Marcus’s face turned waxy.
The judge looked at him again.
“Mr. Wells, your petition is dismissed with prejudice. All pending motions alleging maternal instability are denied. Temporary control of the marital residence and immediate access to all frozen joint accounts will be granted to Mrs. Wells pending emergency review. A protective order will issue by close of business today.”
Marcus opened his mouth.
“Your Honor—”
“No.”
One word.
It hit harder than any speech.
Judge Thompson leaned forward.
“I would strongly advise you not to leave the state of California.”
The gavel fell.
For a moment, I did not move.
On my screen, Sarah sat down slowly, one hand pressed to her mouth.
She was crying.
Just one tear, but I saw it.
My own body did not know what to do with victory. There was no rush of joy. No triumphant music. No clean revenge burning through my veins.
Only exhaustion.
And beneath it, something fragile and enormous.
Relief.
The connection ended.
The screen went black.
I sat in the conference room alone with my hand over my daughter and let myself shake.
Not because I was afraid anymore.
Because I had stopped being afraid in front of them, and my body was only now catching up.
Sarah came in five minutes later.
She closed the door behind her and leaned against it.
For once, she had no legal words ready.
I looked at her.
“Did I do enough?”
Her face broke.
“Oh, Stella.”
She crossed the room and wrapped her arms around me carefully, around the belly, around everything I had carried into that testimony.
“You did more than enough.”
I did not cry in the courtroom.
I cried then.
Ugly, breathless, shaking sobs into my attorney’s shoulder while my daughter kicked between us like a small fierce witness.
The days after were not clean.
People think exposure is the ending. It is not. Exposure is the fire alarm. Then come the sirens, the smoke, the water damage, the blackened walls, the inventory of everything you lost.
The first emergency order came that evening.
Marcus was barred from contacting me. Barred from entering the house. Barred from moving assets. Barred from approaching my medical providers. Barred from making public statements about my mental health.
The second order froze everything.
Accounts.
LLCs.
Investment vehicles.
Cayman transfers.
Brokerage portfolios.
The house.
The cars.
The OmniCorp acquisition collapsed within seventy-two hours. Their board issued a statement using phrases like “fiduciary concern,” “material misrepresentation,” and “catastrophic failure of executive judgment.”
Translation: Marcus had become radioactive.
Wells Innovations’ board removed him before the week ended.
His face appeared on the same business channels that had once praised him, but now the headlines crawled beneath his image like a public obituary for reputation.
TECH FOUNDER ACCUSED OF FRAUD IN EXPLOSIVE DIVORCE HEARING.
I did not watch after the first day.
I had already seen enough of Marcus on screens.
The house felt strange when I returned.
Not safe yet.
Mine, but not peaceful.
His smell still lived in the closet. His shoes sat lined up in the dressing room. His awards gleamed on the office wall. The leather couch from the video sat beneath the window, polished and guilty.

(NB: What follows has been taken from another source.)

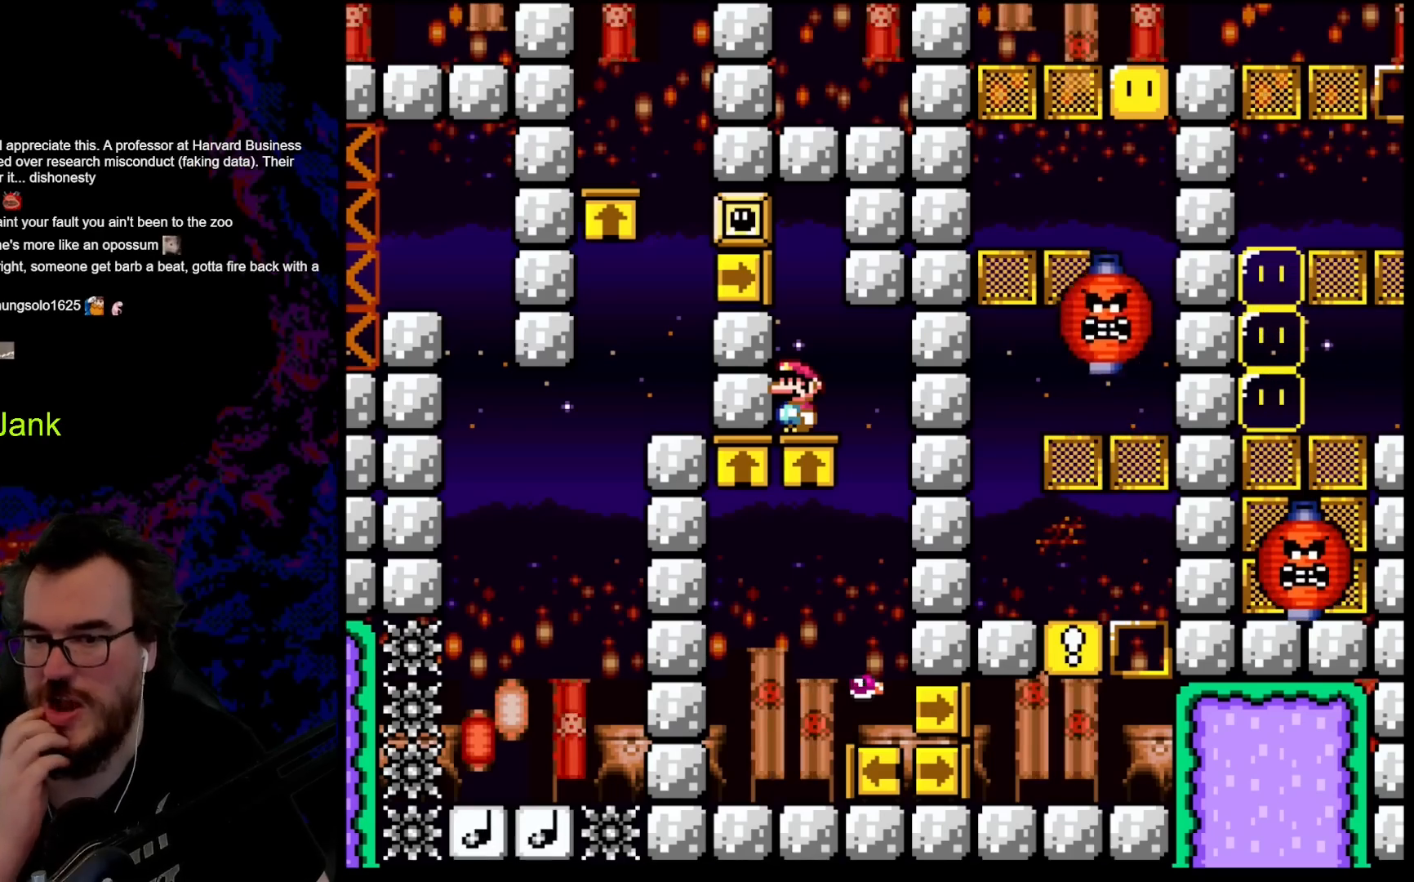
{"buttons": [], "events": []}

I stood in that office for a long time.
Then I called a donation service.
“Everything,” I said.
The woman on the phone asked, “Everything from the office?”

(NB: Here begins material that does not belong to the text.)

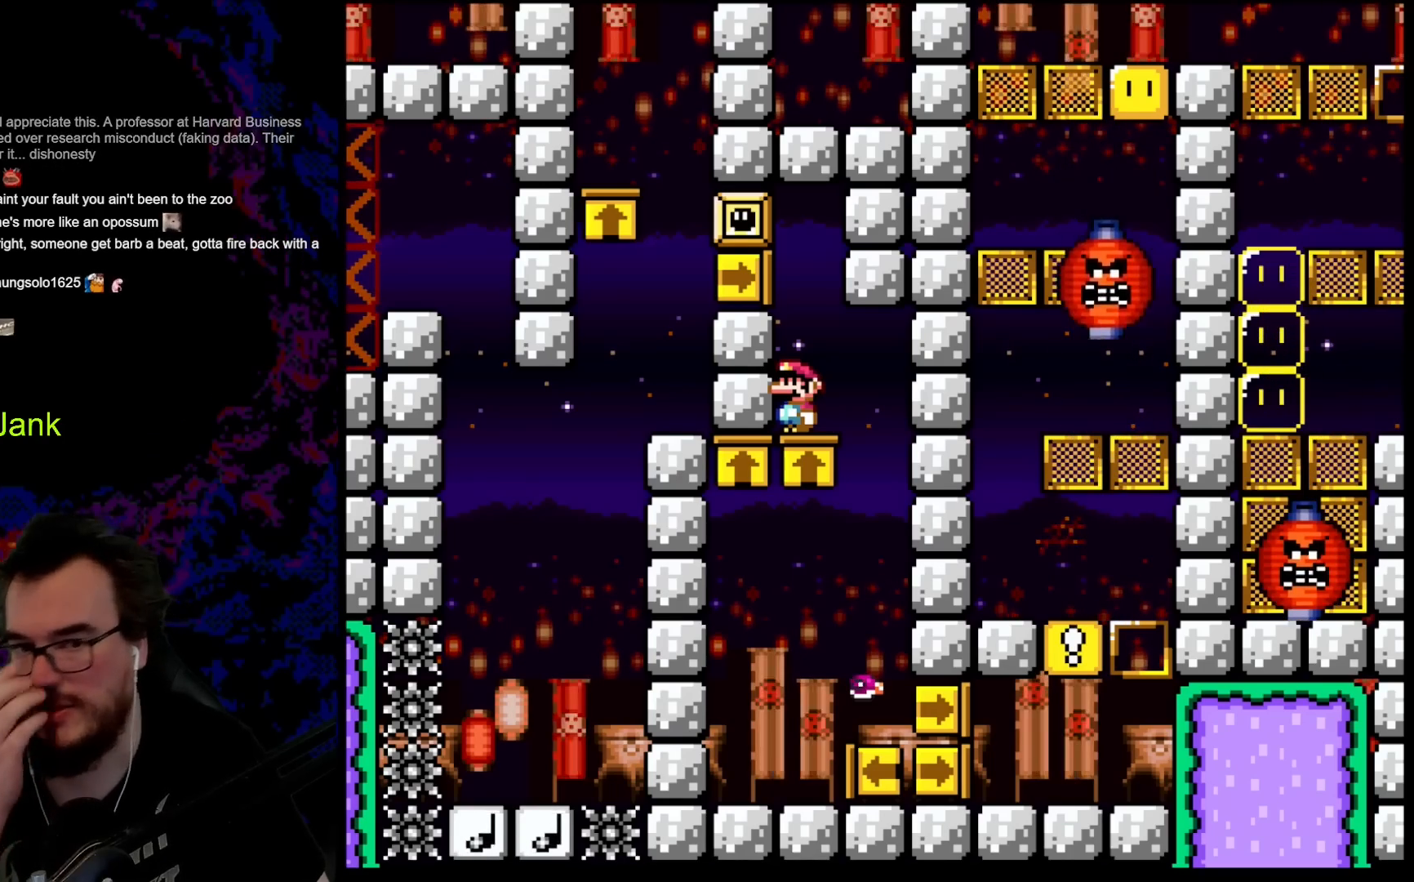
{"buttons": [], "events": []}
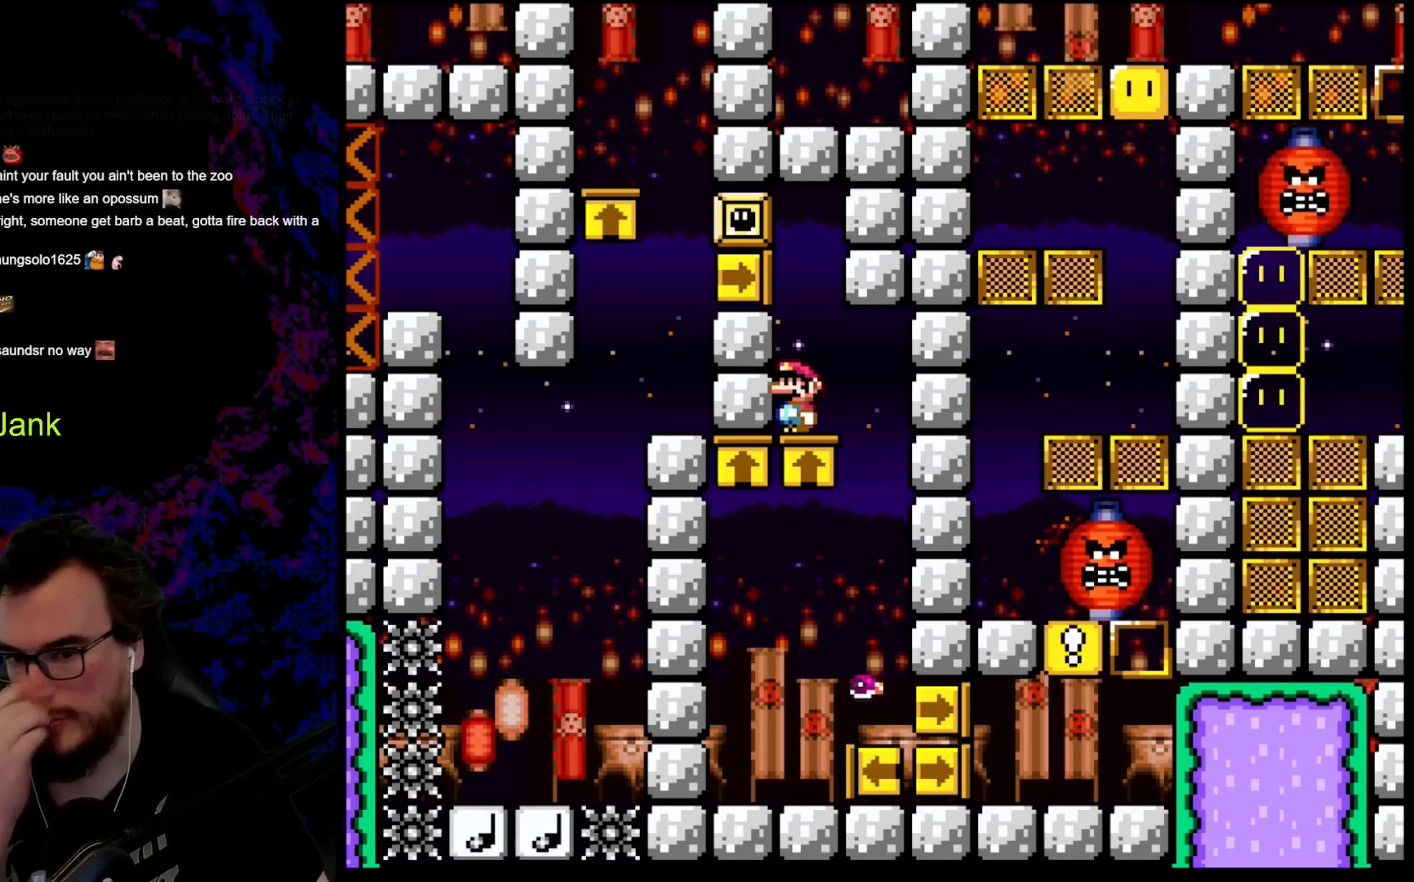
{"buttons": [], "events": []}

“Everything that isn’t evidence.”
Sarah sent a paralegal to supervise what needed to be preserved. The rest went into boxes. Suits. Framed awards. Golf trophies. Tech conference plaques. The chair where Chloe had sat with champagne.
Especially the chair.
I repainted the room cream.
Warm cream.
Not minimalist white. Not the cold gallery color Marcus loved because it made people afraid to touch anything.

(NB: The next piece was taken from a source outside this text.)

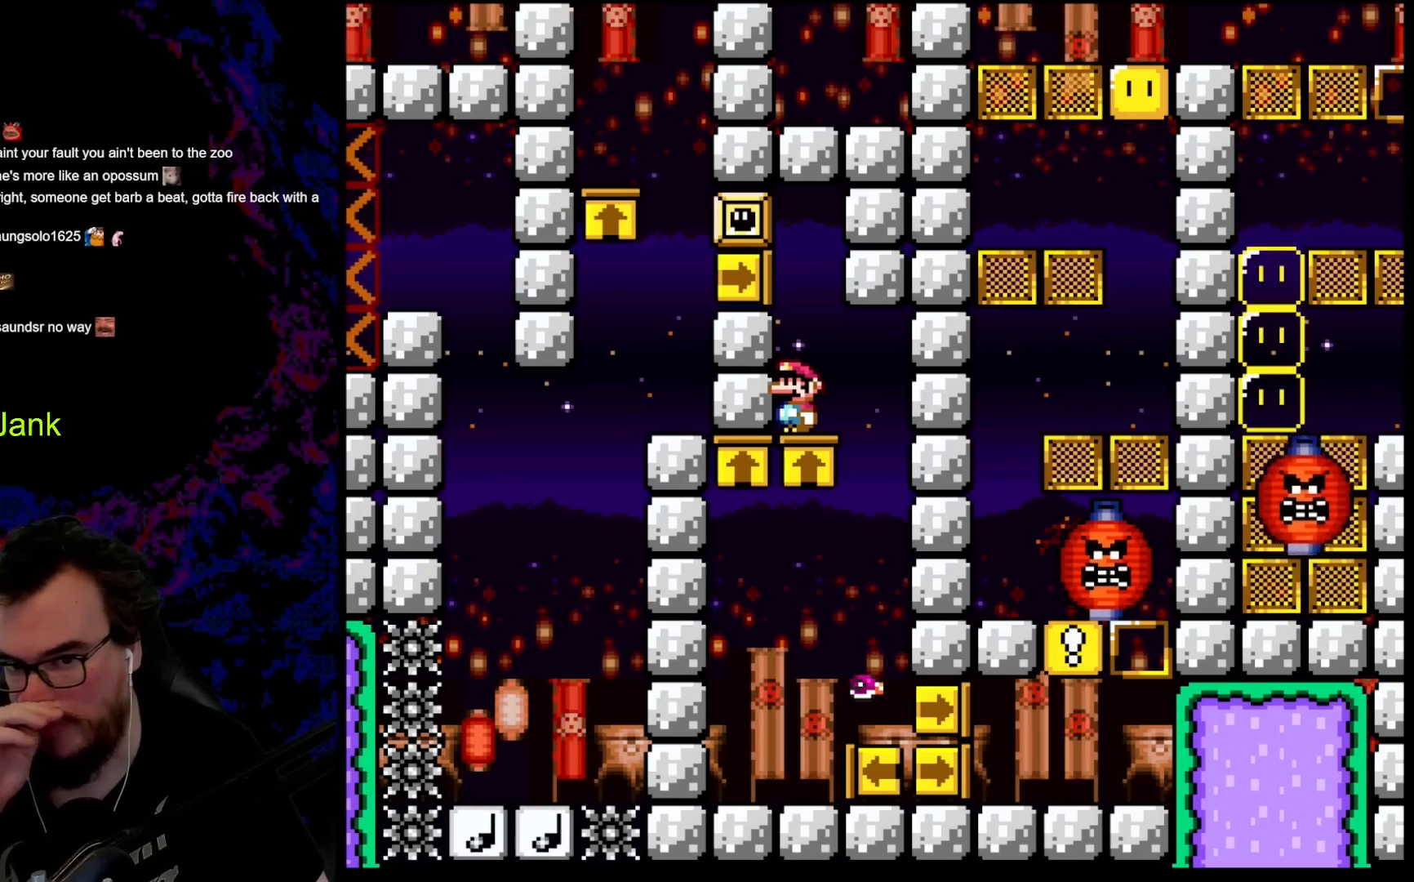
{"buttons": [], "events": []}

I chose a color called Morning Bread because the name made me laugh in the paint store.
I needed things that made me laugh.
Two months before my due date, I began planting.
Hydrangeas.
Lavender.
Rosemary.
Tomatoes in raised beds.
The garden had been designed by a landscape architect Marcus hired because he wanted the backyard to look like a hotel. It had clean lines, black stone, sculptural grasses, and no softness.